ALL LEMMATA (@eveywilliwaw) – This bot by Liam Cooke already tweeted all 2600 words “consisting only of straight lines.” What a wonderful graphical constraint!
@PowerVocabTweet – Allison Parrish describes this bot as “a procedural exploration in a genre I like to call ‘speculative lexicography’—basically, @everyword‘s dada cousin.” Follow it to enhance your vocabulary with nonsense words with plausible definitions.
@everyunicode – Ramsey Nasser’s bot gives the @everyword treatment to every character in the Unicode 6.2 standard, which contains 1,114,112 characters and should take 63 years to complete. For a compressed expression of a similar context, see Jörg Piringer’s Unicode video.
@defineeveryword – This bot by Mike Dory bravely attempted to define every word tweeted by @everyword until it broke on “urinalysis” on February 21, 2014.
@iederwoord – John Schop’s Dutch version of @everyword.
There is something irresistible about a project with a clear beginning and an ending because we can build a narrative around it. As I write this entry, @everyword is tweeting away its last few words and every single one of them is retweeted, favorited, and replied to dozens of times. The excitement and suspense on what will be the last word is palpable and people are drawing connections between the word and the bot’s context.
You're ending with our beginnings, word. 🙁 RT @everyword: zygotic
But more important than the excitement of the moment is the inspiration that this simple bot has offered in carrying out its absurd, celebrated task. You know you’re on to something when you’re imitated, remixed, parodied, and extended.
Congratulations to Allison Parrish and @everyword for completing its task and thank you for the inspiration!

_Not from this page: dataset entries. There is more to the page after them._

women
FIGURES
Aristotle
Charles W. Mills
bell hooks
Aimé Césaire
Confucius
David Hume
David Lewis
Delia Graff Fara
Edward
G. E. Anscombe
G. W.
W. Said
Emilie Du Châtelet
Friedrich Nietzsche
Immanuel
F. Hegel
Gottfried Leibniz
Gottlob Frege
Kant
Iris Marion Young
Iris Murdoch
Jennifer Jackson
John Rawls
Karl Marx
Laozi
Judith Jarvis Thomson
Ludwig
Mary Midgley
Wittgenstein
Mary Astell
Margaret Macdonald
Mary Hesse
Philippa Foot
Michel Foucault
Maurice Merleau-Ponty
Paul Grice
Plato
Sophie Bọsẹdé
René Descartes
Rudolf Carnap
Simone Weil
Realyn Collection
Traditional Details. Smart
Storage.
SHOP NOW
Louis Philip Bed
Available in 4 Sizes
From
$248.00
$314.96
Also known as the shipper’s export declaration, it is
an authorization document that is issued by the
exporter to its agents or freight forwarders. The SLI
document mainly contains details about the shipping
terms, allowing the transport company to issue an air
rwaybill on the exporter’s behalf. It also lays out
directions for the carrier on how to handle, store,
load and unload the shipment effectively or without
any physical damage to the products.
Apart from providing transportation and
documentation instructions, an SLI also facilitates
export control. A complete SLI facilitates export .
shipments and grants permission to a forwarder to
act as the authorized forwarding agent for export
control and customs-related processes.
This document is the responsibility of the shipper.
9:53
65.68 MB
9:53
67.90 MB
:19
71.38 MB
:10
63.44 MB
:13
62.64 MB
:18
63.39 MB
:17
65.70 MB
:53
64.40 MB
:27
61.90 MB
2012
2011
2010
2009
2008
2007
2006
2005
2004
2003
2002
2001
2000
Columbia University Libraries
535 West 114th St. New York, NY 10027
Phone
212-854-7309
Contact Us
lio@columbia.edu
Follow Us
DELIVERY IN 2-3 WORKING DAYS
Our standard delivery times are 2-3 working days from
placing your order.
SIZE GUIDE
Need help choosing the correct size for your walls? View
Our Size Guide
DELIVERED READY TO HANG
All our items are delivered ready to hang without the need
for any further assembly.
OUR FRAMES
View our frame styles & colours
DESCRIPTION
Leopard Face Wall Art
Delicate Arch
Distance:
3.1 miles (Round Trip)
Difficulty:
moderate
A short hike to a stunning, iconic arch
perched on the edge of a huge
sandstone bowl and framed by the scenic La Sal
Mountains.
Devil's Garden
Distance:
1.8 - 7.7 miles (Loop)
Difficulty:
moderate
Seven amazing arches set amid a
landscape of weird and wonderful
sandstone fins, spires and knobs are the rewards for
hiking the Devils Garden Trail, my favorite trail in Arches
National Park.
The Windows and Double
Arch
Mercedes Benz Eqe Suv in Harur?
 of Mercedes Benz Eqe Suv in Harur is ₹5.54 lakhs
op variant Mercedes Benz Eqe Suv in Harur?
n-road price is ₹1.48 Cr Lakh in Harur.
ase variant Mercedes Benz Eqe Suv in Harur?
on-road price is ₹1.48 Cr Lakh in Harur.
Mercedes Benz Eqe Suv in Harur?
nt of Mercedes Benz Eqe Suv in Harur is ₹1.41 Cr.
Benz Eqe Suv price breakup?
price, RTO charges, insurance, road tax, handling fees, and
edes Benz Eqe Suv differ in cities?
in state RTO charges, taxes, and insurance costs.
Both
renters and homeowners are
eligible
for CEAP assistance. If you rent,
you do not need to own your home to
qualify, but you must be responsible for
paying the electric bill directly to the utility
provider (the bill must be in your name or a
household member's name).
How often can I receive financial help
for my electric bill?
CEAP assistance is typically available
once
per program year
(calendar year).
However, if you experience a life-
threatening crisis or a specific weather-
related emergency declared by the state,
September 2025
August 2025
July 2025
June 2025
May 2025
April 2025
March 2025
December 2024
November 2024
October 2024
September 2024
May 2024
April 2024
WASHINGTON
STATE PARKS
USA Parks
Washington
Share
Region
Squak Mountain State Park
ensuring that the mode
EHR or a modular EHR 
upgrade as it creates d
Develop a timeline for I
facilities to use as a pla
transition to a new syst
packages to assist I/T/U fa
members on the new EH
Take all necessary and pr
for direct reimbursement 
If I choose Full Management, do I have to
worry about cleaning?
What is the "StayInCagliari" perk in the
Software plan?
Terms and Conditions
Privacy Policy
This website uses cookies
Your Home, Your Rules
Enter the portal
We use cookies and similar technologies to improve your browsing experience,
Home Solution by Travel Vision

This bot mines the Twitter stream for phrases starting with “when,” extracts the clauses, and joins each phrase with a randomly selected animated GIF in a Tumblr. Here’s a more detailed description from Parrish’s blog:
A “#whatshouldwecallme-style tumblr” is one in which animated GIFs are paired with a title expressing a circumstance or mood—usually a clause beginning with “when.” I wrote a Python script to make these kinds of posts automatically. Here’s what it does:
(1) Search Twitter for tweets containing the word “when.”
(2) Extract the “when” clause from such tweets.
(3) Use Pattern to identify “when” clauses with suitable syntax (i.e., clauses in which a subject directly follows “when”; plus some other heuristic fudging)
(4) Post the “when” clause as the title of a tumblr post, along with an animated GIF randomly chosen from the imgur gallery.
This bot has been on deceptively simple mission since it was launched in 2007: it is tweeting the English language, one word every 30 minutes, in alphabetical order. This work of conceptual poetry is delightfully absurd because it claims to be “twittering every word” and even offers a termination date in which such a project would be complete— when even the concept of what constitutes the English language is subject to debate, even if it wasn’t changing on a daily basis. To make such a feat even possible (unless you’re Wowbagger The Infinitely Prolonged) requires setting constraints—such as a choice of dictionary— though it is to Parrish’s credit that she doesn’t disclose the source, because it enhances the project’s conceptual claim.